A question family lawyers often grapple with in divorce proceedings is: “who gets to keep the family pet?” The answer has always been far from consistent. Occasionally, parties will choose to negotiate a “custody” plan in their Separation Agreements that set out who will get the pet and when. However, often the parties are unable to come to such an agreement. While pet owners see their animals as family members; unfortunately, probate court judges historically, have not shared that sentiment.
According to Massachusetts laws of equitable distribution applicable to divorce, your pet property and any property in a divorce action must be distributed to one party or the other. It cannot be shared between the parties (outside of a separate arrangement otherwise agreed upon by the couple.) While this is still the practice in Massachusetts probate courts, the Superior Court recently took a different approach in a new case, Lyman v. Lanser, which evolved the court’s view of pets and property.
In this case, the Plaintiff and Defendant owed a Pomeranian named Teddy. They made an agreement at the start of their relationship that if they were to break up, they would share equal “custody” of their dog. As this story goes, they inevitably ended things but proceeded to honor their original agreement and shared Teddy harmoniously. However, in January 2022, the Defendant moved into a new apartment; and the parties agreed to defer their sharing agreement for Teddy to spend extra time at the new apartment to acclimate to his new, part time home. Two months later, Defendant cut off all communication with the Plaintiff and refused all access to the parties’ dog.
Plaintiff filed claims for breach of contract and conversion with the Middlesex Superior Court. In relation to damages, plaintiff was looking solely for specific performance, i.e. enforcement of Defendant’s promise to share possession/custody of Teddy.
Superior Court Judge Frison granted a preliminary injunction and ordered that the shared agreement continue for alternating, two-week intervals. However, Appeals Court Judge Marguerite T. Grant concluded that Judge Frison had abused her discretion by “effectively treat[ing] the dog… as if it were the parties’ child.” Interestingly enough, the Appeals Court now sides with the original decision, noting that tenants in common are free to make binding agreements governing their respective rights in personal property even without a formal agreement.

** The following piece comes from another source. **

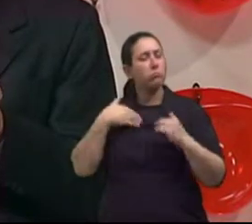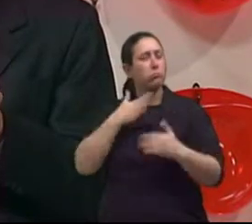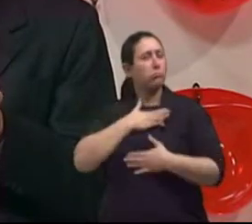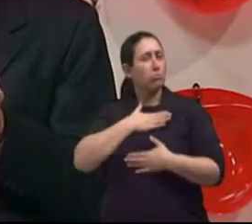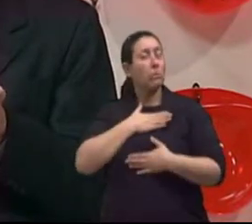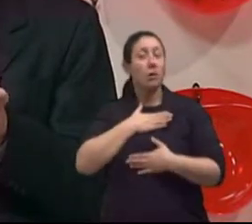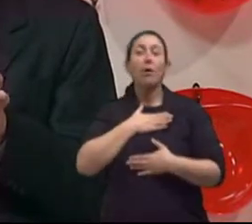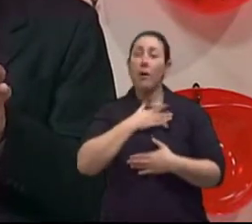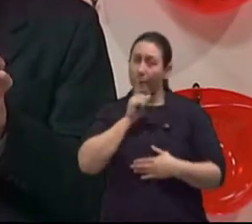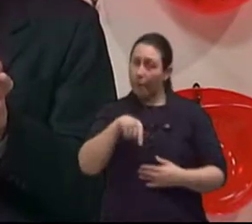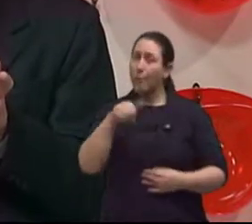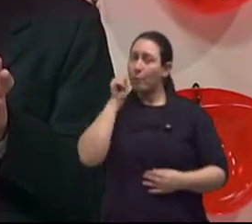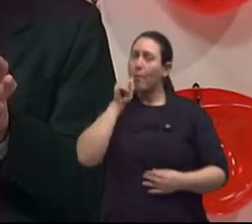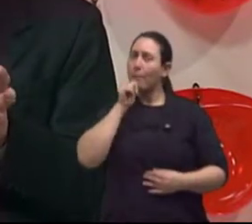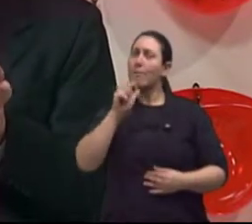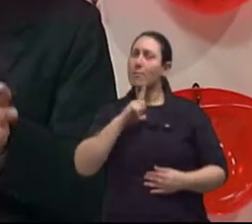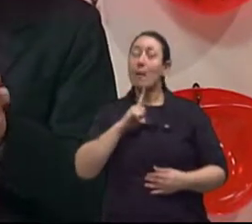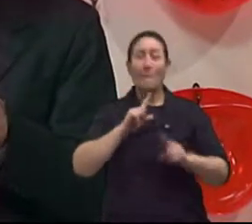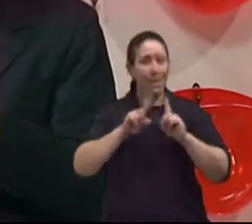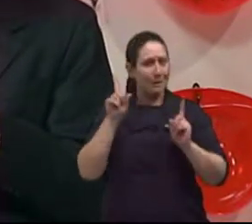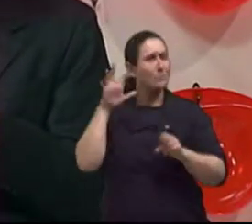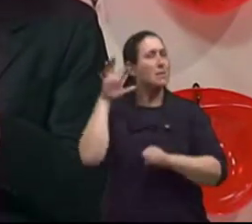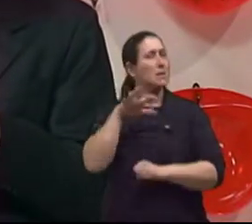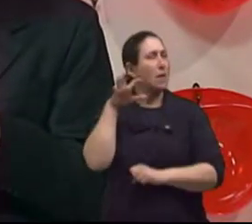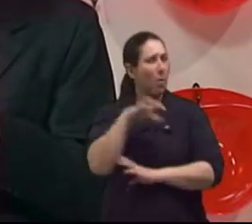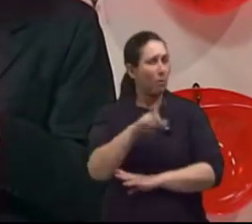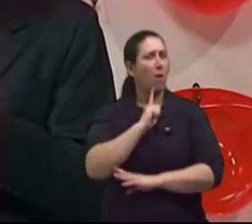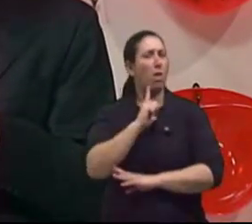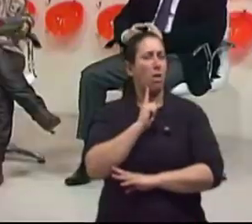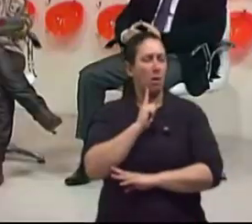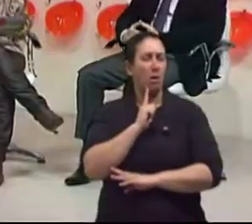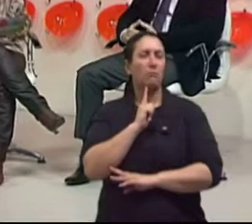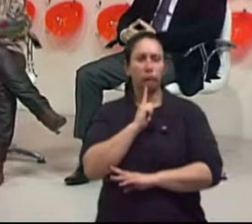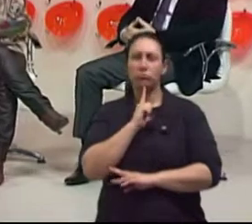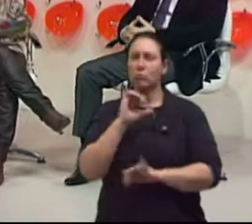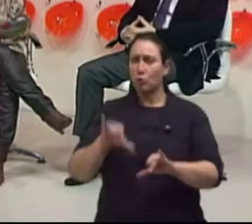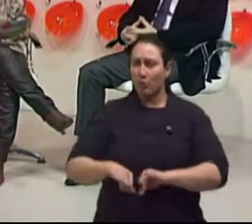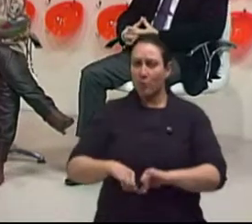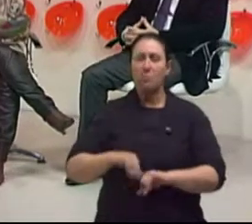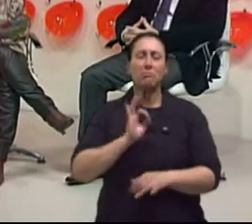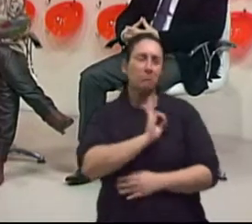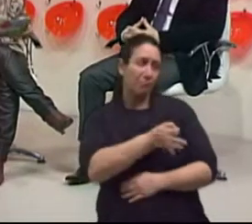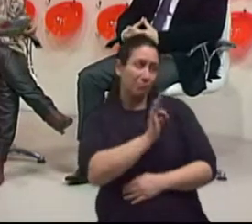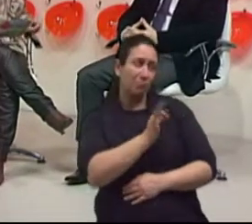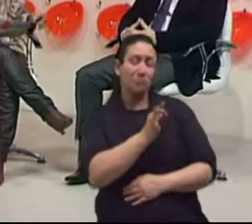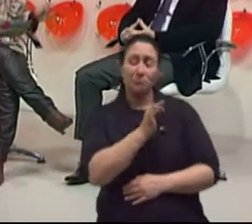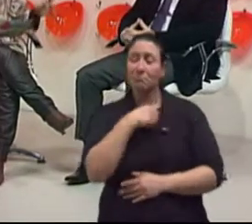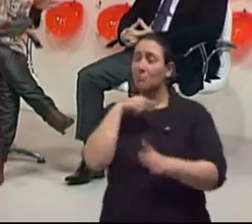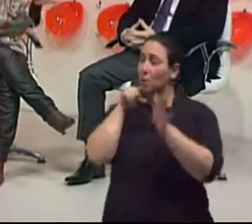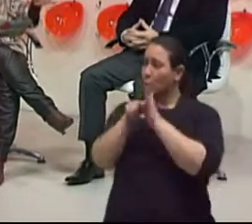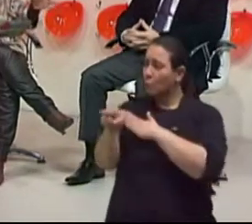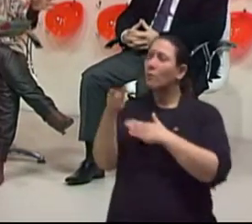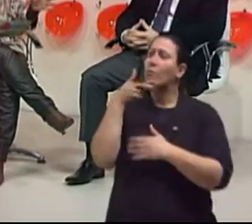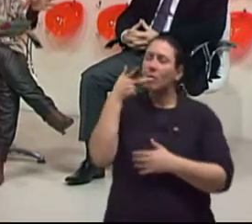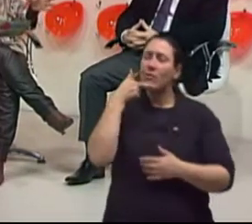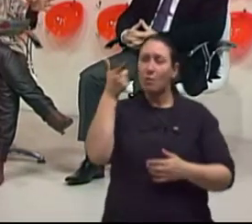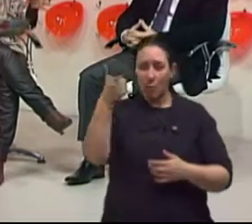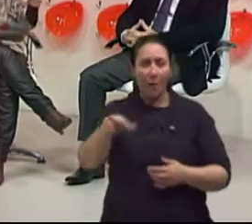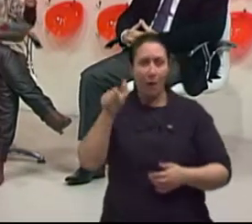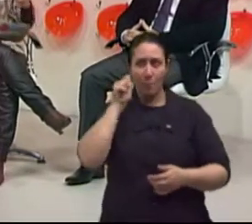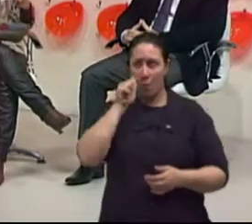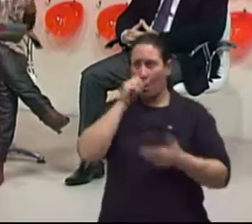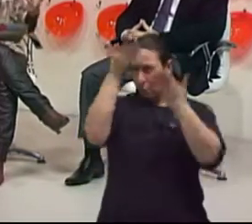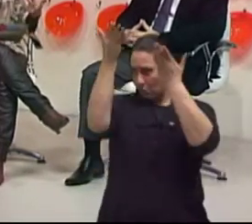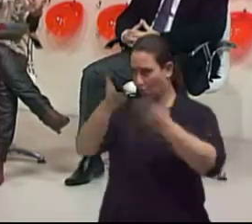se deixam influenciar, mas a pressão é grande. Claro, a pressão é grande, doutor. Então, para ter aquele corpo da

Attorney for Plaintiff, Jeremy M. Cohen of Boston Dog Lawyers, makes an excellent point in stating that there is also helpful language in the Commonwealth’s criminal law, M.G.L. c. 140, §174E(f)(1), which countenances “harm to a dog’s physical or emotional health.” Which certainly rings true. After all, if dogs are protected on a criminal level, shouldn’t they have some protection when it comes to their emotional value and well-being?
Obviously, we can’t get time back; and the two years Plaintiff went without seeing his dog is impossible to quantify. Therefore, the Appeals Court’s order for specific performance is quite the win for Plaintiff in this case.
It is important to note that the Appeals Court panel stated that its decision does not alter the status of pets in divorce proceedings; while we don’t yet know how the Probate Courts will react to this judgment or if they will eventually follow suit, this is an interesting case for everyone, especially pet lovers, to consider.